━━━ RAW DATA ━━━

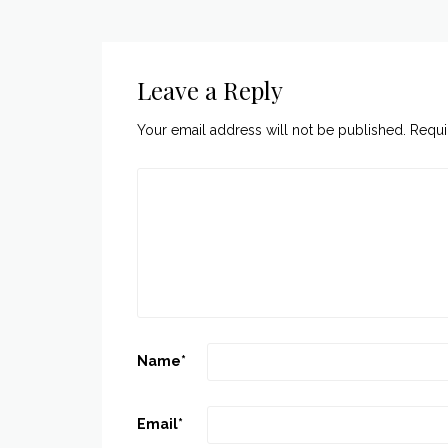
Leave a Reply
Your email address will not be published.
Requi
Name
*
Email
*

━━━

▶ WHAT YOU WILL DO
Set down the text of each row above, line for line and unchanged, without the pictures.

▶ YOUR RESPONSE
Leave a Reply
Your email address will not be published.
Requi
Name
*
Email
*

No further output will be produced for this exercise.